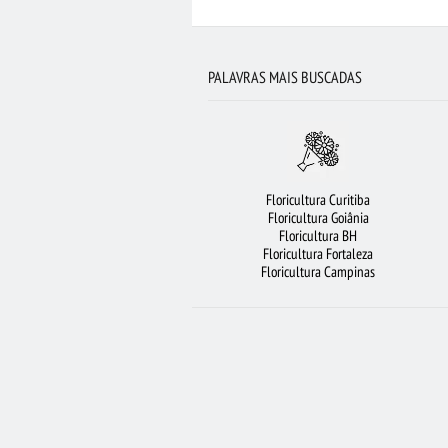
BUQUÊ DE 12 ROSAS VERMELHAS
FLO
FLORES VERMELHAS
VIOLETA
FLOR
PALAVRAS MAIS BUSCADAS
MAIS BUSCADOS
FLORICULTURA RE
FLORICULTURA SÃO BERNARDO DO CAMPO
FLORICULTURA SANTOS
BUQUÊ DE 20 ROSA
Floricultura Curitiba
FLORICULTURA GUARULHOS
FLORICULTUR
Floricultura Goiânia
Floricultura BH
FLORICUL
Floricultura Fortaleza
Floricultura Campinas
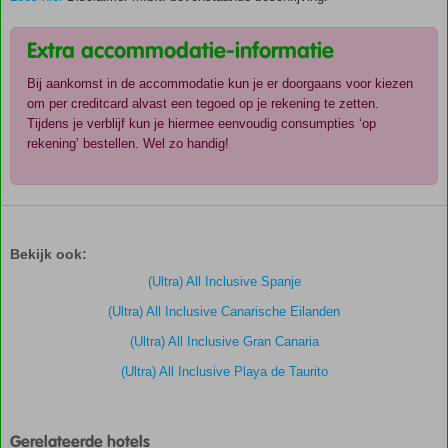
Extra accommodatie-informatie
Bij aankomst in de accommodatie kun je er doorgaans voor kiezen
om per creditcard alvast een tegoed op je rekening te zetten.
Tijdens je verblijf kun je hiermee eenvoudig consumpties ‘op
rekening’ bestellen. Wel zo handig!
De
scores
zijn
Bekijk ook:
door
onze
(Ultra) All Inclusive Spanje
klanten
(Ultra) All Inclusive Canarische Eilanden
gegeven
na
(Ultra) All Inclusive Gran Canaria
hun
(Ultra) All Inclusive Playa de Taurito
verblijf
in
Mogan
Princess
Gerelateerde hotels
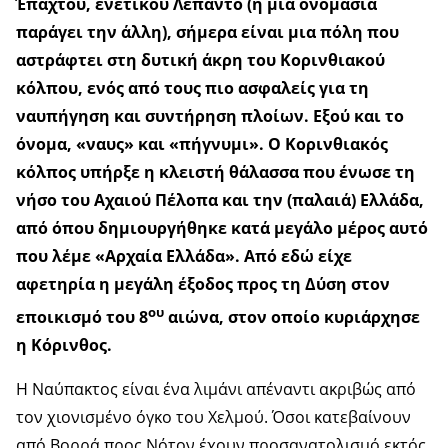
Έπαχτου, ενετικού Λεπάντο (η μία ονομασία
παράγει την άλλη), σήμερα είναι μια πόλη που
αστράφτει στη δυτική άκρη του Κορινθιακού
κόλπου, ενός από τους πιο ασφαλείς για τη
ναυπήγηση και συντήρηση πλοίων. Εξού και το
όνομα, «ναυς» και «πήγνυμι». Ο Κορινθιακός
κόλπος υπήρξε η κλειστή θάλασσα που ένωσε τη
νήσο του Αχαιού Πέλοπα και την (παλαιά) Ελλάδα,
από όπου δημιουργήθηκε κατά μεγάλο μέρος αυτό
που λέμε «Αρχαία Ελλάδα». Από εδώ είχε
αφετηρία η μεγάλη έξοδος προς τη Δύση στον
ου
εποικισμό του 8
αιώνα, στον οποίο κυριάρχησε
η Κόρινθος.
Η Ναύπακτος είναι ένα λιμάνι απέναντι ακριβώς από
τον χιονισμένο όγκο του Χελμού. Όσοι κατεβαίνουν
από Βορρά προς Νότον έχουν προσανατολισμό εκτός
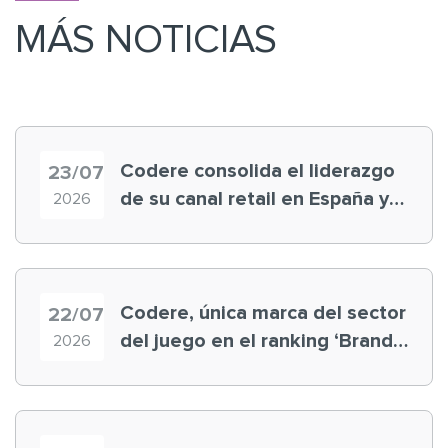
MÁS NOTICIAS
Codere consolida el liderazgo
23/07
de su canal retail en España y
2026
registra récord histórico en el
Mundial
Codere, única marca del sector
22/07
del juego en el ranking ‘Brand
2026
Finance España 2026’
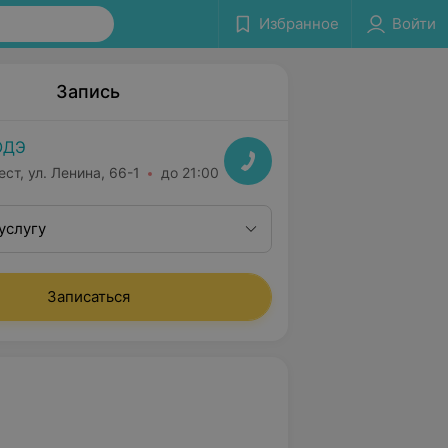
Избранное
Войти
Запись
ОДЭ
ест, ул. Ленина, 66-1
до 21:00
услугу
Записаться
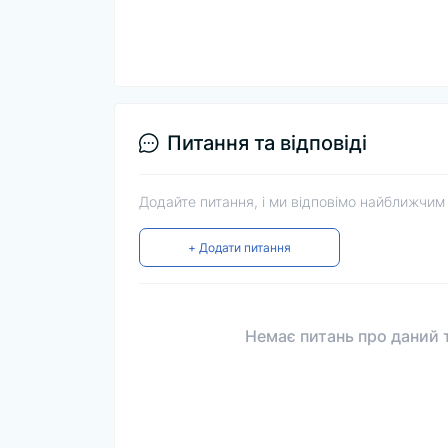
Питання та відповіді
Додайте питання, і ми відповімо найближчим
+ Додати питання
Немає питань про даний т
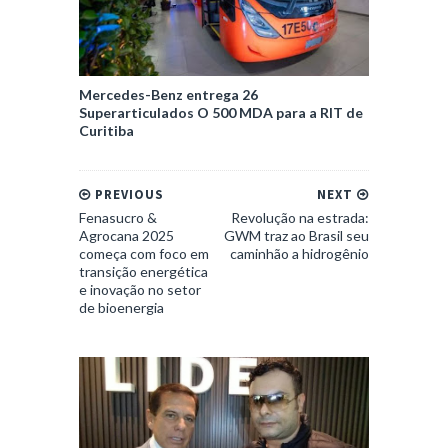
Mercedes-Benz entrega 26
Superarticulados O 500 MDA para a RIT de
Curitiba
PREVIOUS
NEXT
Fenasucro &
Revolução na estrada:
Agrocana 2025
GWM traz ao Brasil seu
começa com foco em
caminhão a hidrogênio
transição energética
e inovação no setor
de bioenergia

- - - - -

■ **WORK TO BE COMPLETED**:
Reproduce the text read from all the items above, replacing every occurrence of "(Ultra) All Inclusive" with "Ultra All Inclusive" and leaving everything else unchanged. Leave the pictures out of the answer.

■ **REPLY TO THE TASK**:
BUQUÊ DE 12 ROSAS VERMELHAS
FLO
FLORES VERMELHAS
VIOLETA
FLOR
PALAVRAS MAIS BUSCADAS
MAIS BUSCADOS
FLORICULTURA RE
FLORICULTURA SÃO BERNARDO DO CAMPO
FLORICULTURA SANTOS
BUQUÊ DE 20 ROSA
Floricultura Curitiba
FLORICULTURA GUARULHOS
FLORICULTUR
Floricultura Goiânia
Floricultura BH
FLORICUL
Floricultura Fortaleza
Floricultura Campinas
Extra accommodatie-informatie
Bij aankomst in de accommodatie kun je er doorgaans voor kiezen
om per creditcard alvast een tegoed op je rekening te zetten.
Tijdens je verblijf kun je hiermee eenvoudig consumpties ‘op
rekening’ bestellen. Wel zo handig!
De
scores
zijn
Bekijk ook:
door
onze
Ultra All Inclusive Spanje
klanten
Ultra All Inclusive Canarische Eilanden
gegeven
na
Ultra All Inclusive Gran Canaria
hun
Ultra All Inclusive Playa de Taurito
verblijf
in
Mogan
Princess
Gerelateerde hotels
Έπαχτου, ενετικού Λεπάντο (η μία ονομασία
παράγει την άλλη), σήμερα είναι μια πόλη που
αστράφτει στη δυτική άκρη του Κορινθιακού
κόλπου, ενός από τους πιο ασφαλείς για τη
ναυπήγηση και συντήρηση πλοίων. Εξού και το
όνομα, «ναυς» και «πήγνυμι». Ο Κορινθιακός
κόλπος υπήρξε η κλειστή θάλασσα που ένωσε τη
νήσο του Αχαιού Πέλοπα και την (παλαιά) Ελλάδα,
από όπου δημιουργήθηκε κατά μεγάλο μέρος αυτό
που λέμε «Αρχαία Ελλάδα». Από εδώ είχε
αφετηρία η μεγάλη έξοδος προς τη Δύση στον
ου
εποικισμό του 8
αιώνα, στον οποίο κυριάρχησε
η Κόρινθος.
Η Ναύπακτος είναι ένα λιμάνι απέναντι ακριβώς από
τον χιονισμένο όγκο του Χελμού. Όσοι κατεβαίνουν
από Βορρά προς Νότον έχουν προσανατολισμό εκτός
MÁS NOTICIAS
Codere consolida el liderazgo
23/07
de su canal retail en España y
2026
registra récord histórico en el
Mundial
Codere, única marca del sector
22/07
del juego en el ranking ‘Brand
2026
Finance España 2026’
Избранное
Войти
Запись
ОДЭ
ест, ул. Ленина, 66-1
до 21:00
услугу
Записаться
Питання та відповіді
Додайте питання, і ми відповімо найближчим
+ Додати питання
Немає питань про даний т
Mercedes-Benz entrega 26
Superarticulados O 500 MDA para a RIT de
Curitiba
PREVIOUS
NEXT
Fenasucro &
Revolução na estrada:
Agrocana 2025
GWM traz ao Brasil seu
começa com foco em
caminhão a hidrogênio
transição energética
e inovação no setor
de bioenergia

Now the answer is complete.